» To-do list
A. Translate this sentence from the Battle-Box ROG thread into Spanish: "After a delay due to a shortage of parts, I'll be able to make the rigid tubing."
B. Please copy the Battle-Box ROG thread word for word from "A support for the bottom reservoir will" to "on the case.".

» Quoted text
★ ★ ★
# [Battle-Box ROG]



## babouk100 (Mar 29, 2015)

Hello everyone. A new topic for a new project.
This time I'm going to work on an order. The work must be flawless.
Let's start with the presentation of the configuration I will torture.
















Case: Corsair Carbide 540 Air
MB: Asus Rog Z97 Formula VII
CPU: Intel i7-4790k
RAM: 4x4Go Corsair Dominator GT 2133MHz
GC: SLI Asus ROG GeForce GTX980 Matrix Platinum
PSU: Corsair HX850









Dual loop CM/CPU + CG
* WB CPU: EK Supremacy Acetal-Nickel
* WB GPU: Bitspower Matrix VG-NGTX980AM Acrylic
* Pumps: 2x XSPC D5 Vario
* Rads: EK Coolstream PE360 + EK Coolstream XTX240 
* Rés: 2x EK-RES X3 110
* Liquid: Mayhems Pastel White
* Fittings: EK HDC 10/12mm
* Tubing: Acrylic rigid 10/12mm


Some pics:



































































Work has already started.....


----------



## babouk100 (Mar 31, 2015)

We continue with the small DIY.
A bit of cutting, drilling, grind, painting, testing ...

To begin, a picture of one of the two pumps







Now DIY. To remain in the dominant white theme, and to cover the black background of the case, I made a white background which will be under the motherboard


















Then some paint work that are ready

















A small preview of rads in place into the case







to be continued...


----------



## babouk100 (Apr 2, 2015)

A few more pictures, with some positioning tests to better estimate the additional changes to make more and make sure that everything "will fit" well.


Placing pumps, the orientation of the tops will be adjusted for connection to tubes.


















On the opposite side, some positioning tests.
A support for the bottom reservoir will be done tomorrow.


----------



## babouk100 (Apr 10, 2015)

After a delay due to a shortage of parts, I'll be able to make the rigid tubing.
Meanwhile, I continued to work on the case.
To start, I made a support for the bottom reservoir






















Then I made a small change in the positioning of the pumps.
★ ★ ★
» Data segment
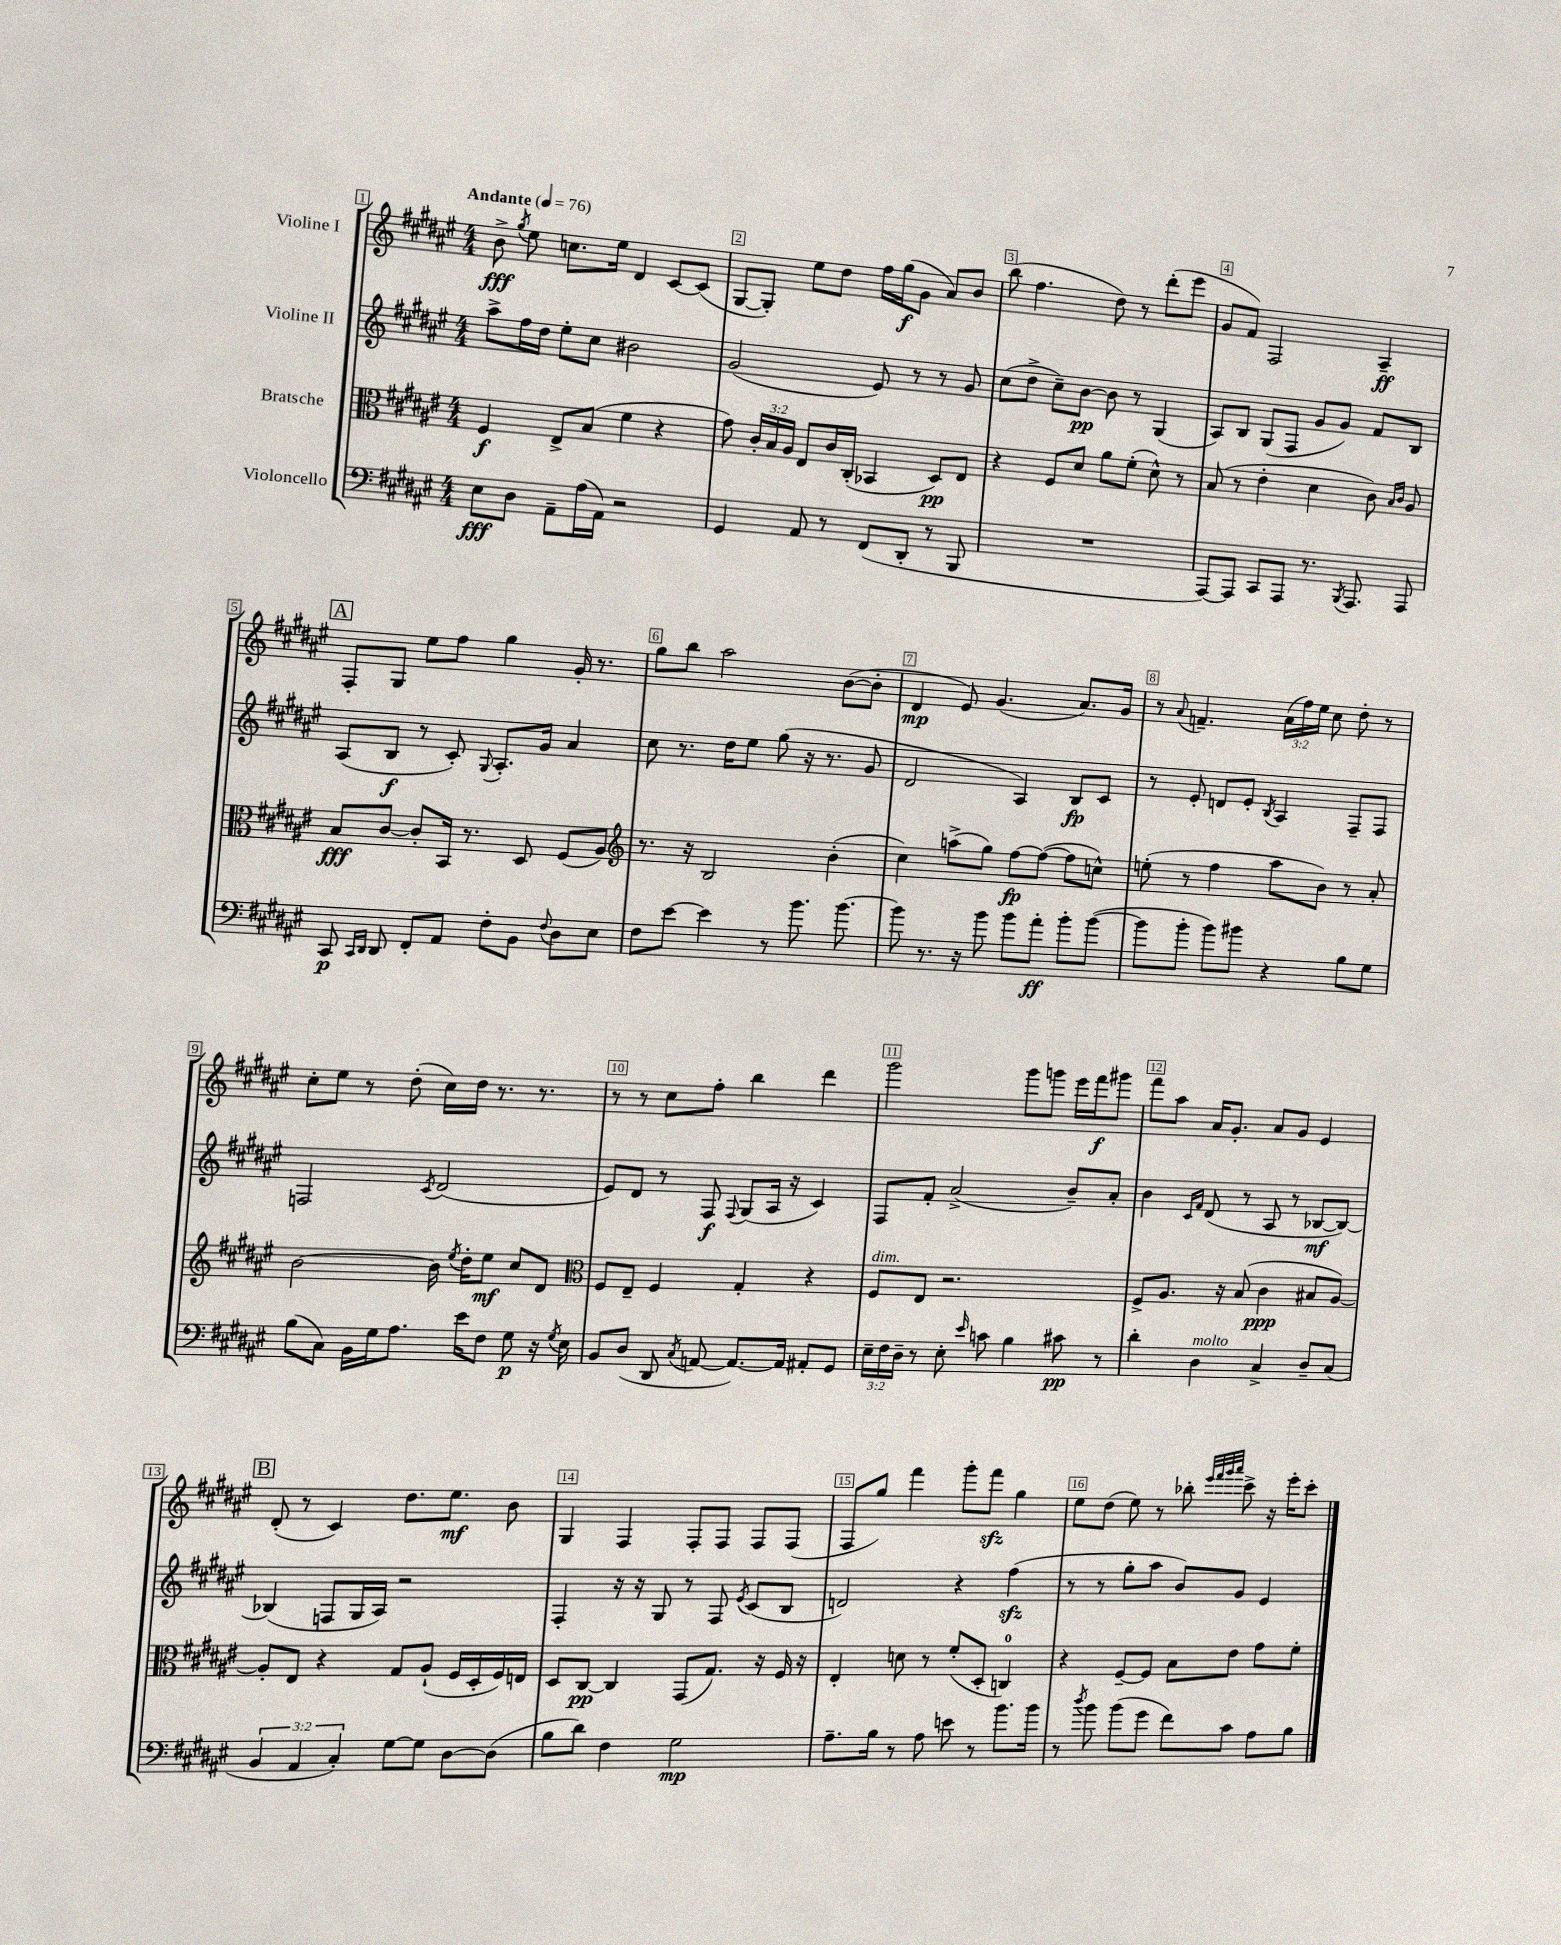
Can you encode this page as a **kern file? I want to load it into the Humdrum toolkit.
★ ★ ★
» Solved tasks
A. Tras un retraso debido a la falta de piezas, podré hacer la tubería rígida.

B.
A support for the bottom reservoir will be done tomorrow.


----------



## babouk100 (Apr 10, 2015)

After a delay due to a shortage of parts, I'll be able to make the rigid tubing.
Meanwhile, I continued to work on the case.